What to do:
Filter the lines below, keeping only those that contain the string "stellen", and copy each match. Case counts.

Extracted information:

= = = =

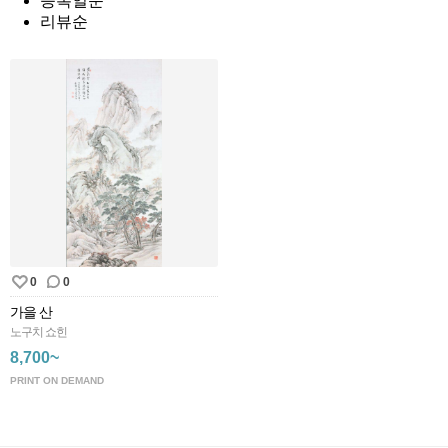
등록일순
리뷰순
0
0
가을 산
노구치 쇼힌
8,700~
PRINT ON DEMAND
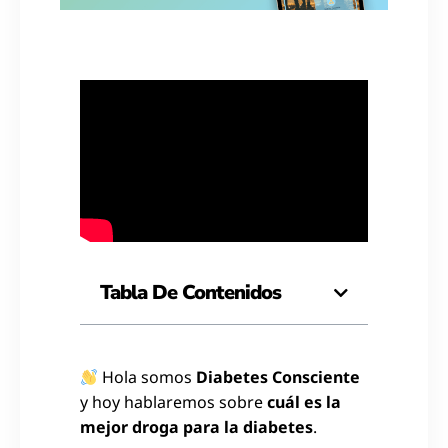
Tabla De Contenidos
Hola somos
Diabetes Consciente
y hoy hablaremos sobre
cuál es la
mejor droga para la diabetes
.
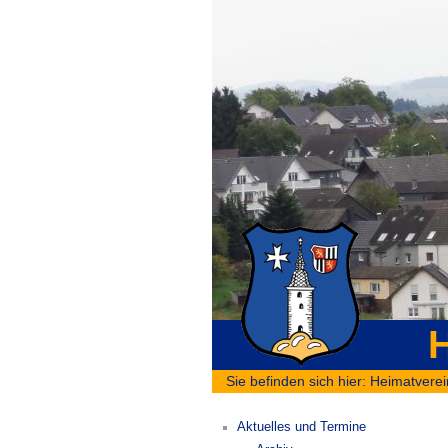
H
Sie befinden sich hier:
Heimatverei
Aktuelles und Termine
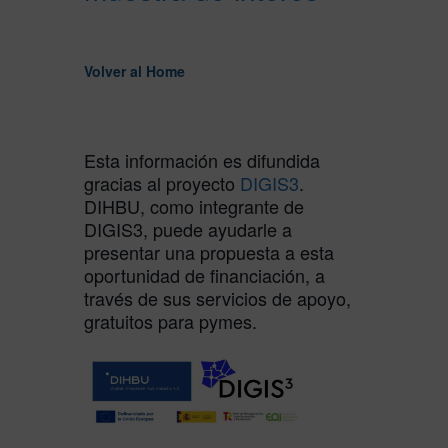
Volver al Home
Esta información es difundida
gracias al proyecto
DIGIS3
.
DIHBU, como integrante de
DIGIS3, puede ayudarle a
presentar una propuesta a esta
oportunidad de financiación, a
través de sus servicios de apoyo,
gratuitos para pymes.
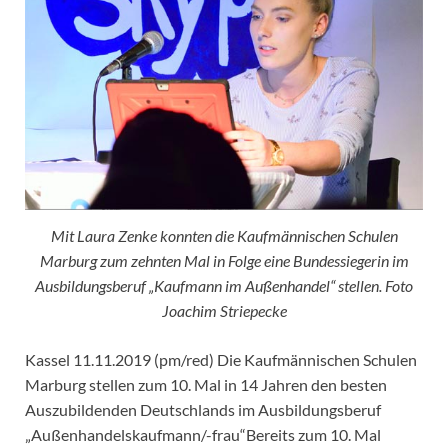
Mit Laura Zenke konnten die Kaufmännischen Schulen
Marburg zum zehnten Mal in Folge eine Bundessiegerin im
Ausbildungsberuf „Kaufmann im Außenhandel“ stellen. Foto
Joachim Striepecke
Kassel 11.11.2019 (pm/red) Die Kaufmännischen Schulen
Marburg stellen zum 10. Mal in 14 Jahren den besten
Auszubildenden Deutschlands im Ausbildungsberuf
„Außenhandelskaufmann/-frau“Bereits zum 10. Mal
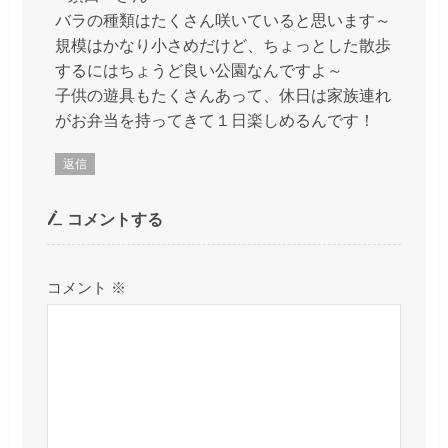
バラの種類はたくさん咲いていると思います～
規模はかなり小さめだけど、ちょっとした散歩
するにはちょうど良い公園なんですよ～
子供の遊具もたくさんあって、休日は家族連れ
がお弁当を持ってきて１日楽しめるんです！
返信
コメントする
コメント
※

= = = =

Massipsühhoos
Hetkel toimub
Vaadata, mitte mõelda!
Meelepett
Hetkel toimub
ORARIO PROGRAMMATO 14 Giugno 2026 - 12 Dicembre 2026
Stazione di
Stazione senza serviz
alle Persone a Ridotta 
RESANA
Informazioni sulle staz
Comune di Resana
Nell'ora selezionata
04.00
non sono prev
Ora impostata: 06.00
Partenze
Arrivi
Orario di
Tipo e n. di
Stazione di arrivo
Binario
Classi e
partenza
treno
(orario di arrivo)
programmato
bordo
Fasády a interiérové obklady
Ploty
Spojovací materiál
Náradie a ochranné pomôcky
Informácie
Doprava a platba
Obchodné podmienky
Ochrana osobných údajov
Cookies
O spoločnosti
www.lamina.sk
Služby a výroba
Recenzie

= = = =

Exercise result:
Ausbildungsberuf „Kaufmann im Außenhandel“ stellen. Foto
Marburg stellen zum 10. Mal in 14 Jahren den besten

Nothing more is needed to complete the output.